Dominique Mondelet fit ses études au collège de Montréal et son stage de clerc chez l’éminent avocat Michael O’Sullivan*. Il fut reçu au Barreau du Bas-Canada le 18 août 1820, et sa compétence professionnelle ne tarda pas à être reconnue. Il siégea aux comités de l’Advocates Library and Law Institute of Montréal dont il fut élu président en 1834 ; en novembre 1832 on l’avait nommé conseiller du roi. Il trouva aussi du temps pour traduire en français le Canadian Boat Song de Thomas Moore. Le 18 février 1822, il avait épousé à Montréal Harriet Munro dont il eut huit enfants.
Le 20 novembre 1820, Mondelet fut nommé major de milice dans la division de Pointe-Claire mais, sept ans plus tard, il fut relevé de sa commission pour s’être opposé à la politique du gouverneur Dalhousie [Ramsay*] vis-à-vis de la milice. En 1828, il participa aux travaux du Montréal Committee of correspondence, mis sur pied par un certain nombre d’hommes politiques en vue, afin de recueillir la documentation nécessaire pour appuyer en Angleterre les plaintes canadiennes contre le gouvernement. Il fut coauteur des résolutions du 17 avril dans lesquelles Dalhousie était accusé de persécuter les magistrats et les officiers de la milice et que John Neilson*, Denis-Benjamin Viger et Augustin Cuvillier* présentèrent à la chambre des Communes sous forme de pétition.

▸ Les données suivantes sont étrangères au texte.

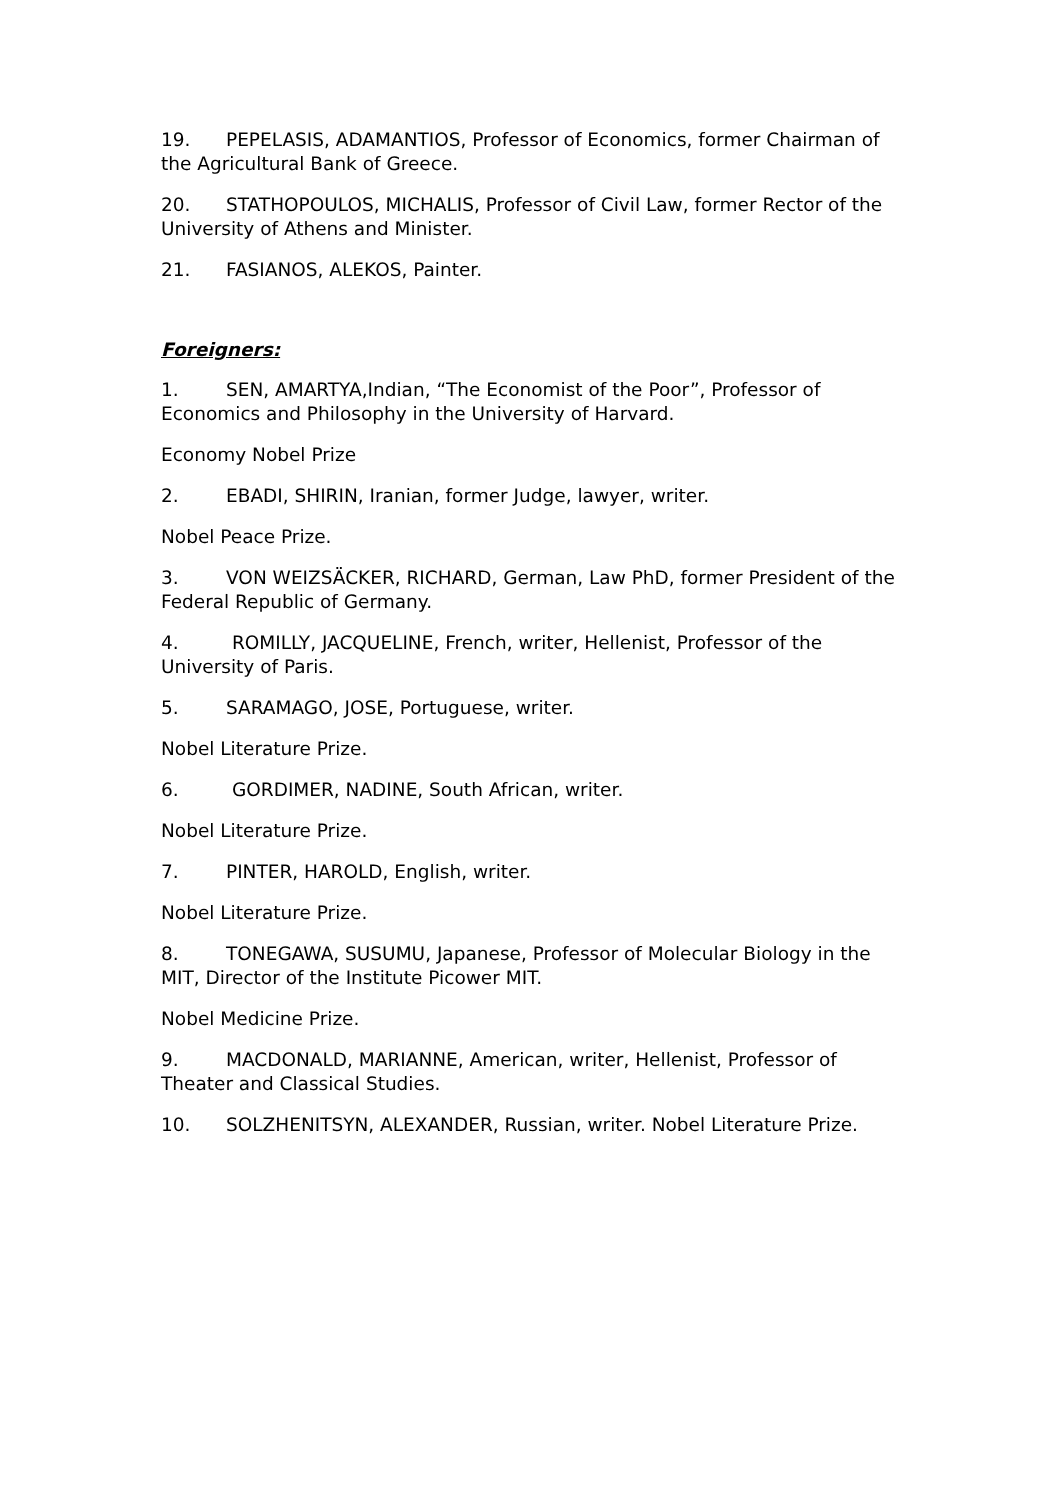19. PEPELASIS, ADAMANTIOS, Professor of Economics, former Chairman of the Agricultural Bank of Greece.
20. STATHOPOULOS, MICHALIS, Professor of Civil Law, former Rector of the University of Athens and Minister.
21. FASIANOS, ALEKOS, Painter.
Foreigners:
1. SEN, AMARTYA,Indian, “The Economist of the Poor”, Professor of Economics and Philosophy in the University of Harvard.
Economy Nobel Prize
2. EBADI, SHIRIN, Iranian, former Judge, lawyer, writer.
Nobel Peace Prize.
3. VON WEIZSÄCKER, RICHARD, German, Law PhD, former President of the Federal Republic of Germany.
4. ROMILLY, JACQUELINE, French, writer, Hellenist, Professor of the University of Paris.
5. SARAMAGO, JOSE, Portuguese, writer.
Nobel Literature Prize.
6. GORDIMER, NADINE, South African, writer.
Nobel Literature Prize.
7. PINTER, HAROLD, English, writer.
Nobel Literature Prize.
8. TONEGAWA, SUSUMU, Japanese, Professor of Molecular Biology in the MIT, Director of the Institute Picower MIT.
Nobel Medicine Prize.
9. MACDONALD, MARIANNE, American, writer, Hellenist, Professor of Theater and Classical Studies.
10. SOLZHENITSYN, ALEXANDER, Russian, writer. Nobel Literature Prize.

En 1831, aidé par son frère cadet le radical Charles-Elzéar*, qui s’était joint à son étude d’avocat, et avec l’approbation du parti patriote, Dominique, réformiste modéré faisant confiance à la nouvelle politique de conciliation de l’Angleterre, brigua avec succès le siège du comté de Montréal à l’Assemblée. Il insistait sur les droits du Bas-Canada à un gouvernement autonome pour régir ses affaires intérieures, tout en soulignant que les revendications vis-à-vis de la Grande-Bretagne devraient être formulées « énergiquement mais avec respect et modération ». Il plaida aussi en faveur de réformes scolaires et agraires, de l’amendement des lois sur les routes, de la nomination d’un agent en Angleterre, de la surveillance de la profession notariale et d’une meilleure administration de la justice, plus expéditive et moins onéreuse. Une fois élu, Mondelet s’attela tout de suite à la tâche. Il servit dans 27 comités spéciaux et appuya le plan de Frédéric-Auguste Quesnel concernant la réforme du système judiciaire.

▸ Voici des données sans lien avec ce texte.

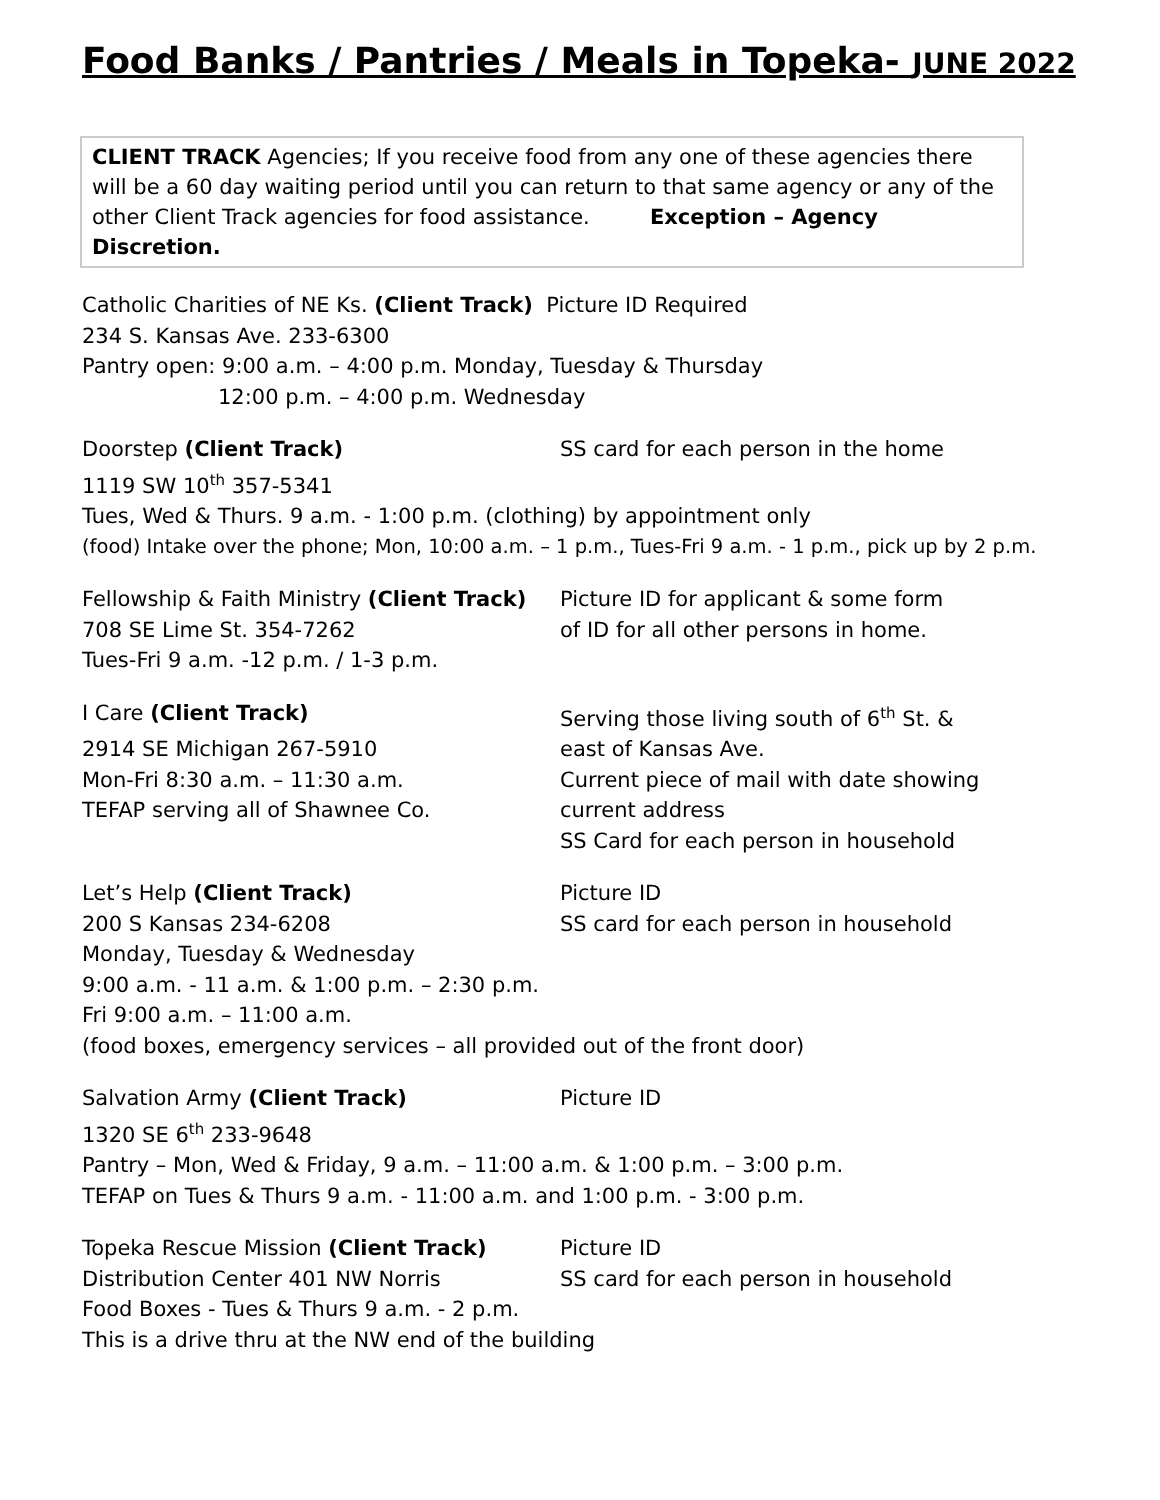Food Banks / Pantries / Meals in Topeka- JUNE 2022
CLIENT TRACK Agencies; If you receive food from any one of these agencies there will be a 60 day waiting period until you can return to that same agency or any of the other Client Track agencies for food assistance. Exception – Agency Discretion.
Catholic Charities of NE Ks. (Client Track) Picture ID Required
234 S. Kansas Ave. 233-6300
Pantry open: 9:00 a.m. – 4:00 p.m. Monday, Tuesday & Thursday
12:00 p.m. – 4:00 p.m. Wednesday
Doorstep (Client Track) SS card for each person in the home
1119 SW 10<sup>th</sup> 357-5341
Tues, Wed & Thurs. 9 a.m. - 1:00 p.m. (clothing) by appointment only
(food) Intake over the phone; Mon, 10:00 a.m. – 1 p.m., Tues-Fri 9 a.m. - 1 p.m., pick up by 2 p.m.
Fellowship & Faith Ministry (Client Track)
Picture ID for applicant & some form
708 SE Lime St. 354-7262 of ID for all other persons in home.
Tues-Fri 9 a.m. -12 p.m. / 1-3 p.m.
I Care (Client Track) Serving those living south of 6<sup>th</sup> St. &
2914 SE Michigan 267-5910 east of Kansas Ave.
Mon-Fri 8:30 a.m. – 11:30 a.m. Current piece of mail with date showing
TEFAP serving all of Shawnee Co. current address
SS Card for each person in household
Let’s Help (Client Track) Picture ID
200 S Kansas 234-6208 SS card for each person in household
Monday, Tuesday & Wednesday
9:00 a.m. - 11 a.m. & 1:00 p.m. – 2:30 p.m.
Fri 9:00 a.m. – 11:00 a.m.
(food boxes, emergency services – all provided out of the front door)
Salvation Army (Client Track) Picture ID
1320 SE 6<sup>th</sup> 233-9648
Pantry – Mon, Wed & Friday, 9 a.m. – 11:00 a.m. & 1:00 p.m. – 3:00 p.m.
TEFAP on Tues & Thurs 9 a.m. - 11:00 a.m. and 1:00 p.m. - 3:00 p.m.
Topeka Rescue Mission (Client Track) Picture ID
Distribution Center 401 NW Norris SS card for each person in household
Food Boxes - Tues & Thurs 9 a.m. - 2 p.m.
This is a drive thru at the NW end of the building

La première scission entre Mondelet et l’aile radicale du parti patriote survint en 1832, lorsque Dominique et Charles-Elzéar s’opposèrent au docteur Daniel Tracey*, à l’occasion de la célèbre élection partielle, appelée par la suite le « massacre de Montréal », au cours de laquelle trois partisans de Tracey furent tués. Quand, en novembre 1832, Dominique accepta un poste honoraire de conseiller exécutif, les radicaux réagirent violemment, affirmant qu’à l’instar de Philippe Panet*, un autre député nommé au Conseil exécutif, il allait se faire le porte-parole et l’espion du gouvernement. Le réformiste modéré John Neilson défendit l’entrée de Mondelet au conseil comme une tentative d’introduire un élément de responsabilité ministérielle au Bas-Canada ; ce point de vue devait être épousé plus tard par George-Étienne Cartier*, lieutenant de Louis-Hippolyte La Fontaine. Les radicaux restèrent toutefois inflexibles et réussirent à faire expulser Mondelet de l’Assemblée par 32 voix contre 27. Pour justifier leur action, ils invoquèrent comme précédent l’expulsion de Robert Christie*, mais le gouverneur ne fut pas convaincu et demanda un avis juridique sur la légalité de ce geste.

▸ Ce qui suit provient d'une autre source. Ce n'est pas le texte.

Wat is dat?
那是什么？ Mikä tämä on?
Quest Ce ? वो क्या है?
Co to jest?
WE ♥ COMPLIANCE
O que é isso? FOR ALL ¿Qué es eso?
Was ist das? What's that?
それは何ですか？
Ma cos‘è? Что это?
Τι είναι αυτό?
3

Dominique Mondelet demeura au Conseil exécutif et sa circonscription continua de ne pas être représentée à l’Assemblée jusqu’en 1834, alors que son expulsion fut déclarée illégale. Ses démêlés avec les radicaux s’aggravèrent lorsque Charles-Elzéar Mondelet s’opposa publiquement aux Quatre-vingt-douze Résolutions et atteignirent leur point culminant quand La Fontaine publia les Deux Girouettes, ou l’hypocrisie démasquée. Ce pamphlet acerbe, publié à la veille des élections générales de 1834, contribua à priver Mondelet de l’appui dont il avait besoin pour se présenter comme candidat.
En 1835, sous le pseudonyme « Un avocat », Dominique Mondelet prit sa propre défense et celle de Charles-Elzéar dans son Traité sur la politique coloniale du Bas-Canada [...], s’en prenant davantage à Louis-Joseph Papineau* qu’à son disciple La Fontaine, impressionnable et manquant de maturité. Le pamphlet de Mondelet était une mise en garde contre l’organisation de groupes de Patriotes et contre les articles incendiaires et anticléricaux des journaux populaires. Il soutint que les conseils législatifs étaient des institutions monarchiques nécessaires pour faire contrepoids à l’irréflexion des assemblées populaires ; d’après lui, si ces conseils devenaient électifs, ils représenteraient les mêmes intérêts que l’Assemblée. Il avait modifié son point de vue sur la manière de choisir les membres de ces conseils mais non sur leurs fonctions car, déjà comme jeune radical, il avait appuyé ces conseils quoiqu’il eût préconisé que leur base électorale fût entièrement différente de celle des assemblées.
Entre deux polémiques, Mondelet et Neilson trouvaient le temps de coopérer. On les nomma commissaires pour étudier le système pénitentiaire américain de façon à ce qu’un tel système puisse être établi au Bas-Canada. En janvier 1835, dans un imposant rapport rédigé en anglais, les deux commissaires dressèrent une liste des publications et des documents pertinents, des plans, des estimations de coût de construction et d’entretien, et résumèrent les informations qu’ils avaient recueillies dans le Maine, le Massachusetts, le Connecticut, dans l’état de New York, en Pennsylvanie et dans le New Jersey. Rien ne laisse supposer cependant que ce rapport ait influencé la réforme pénitentiaire après la rébellion.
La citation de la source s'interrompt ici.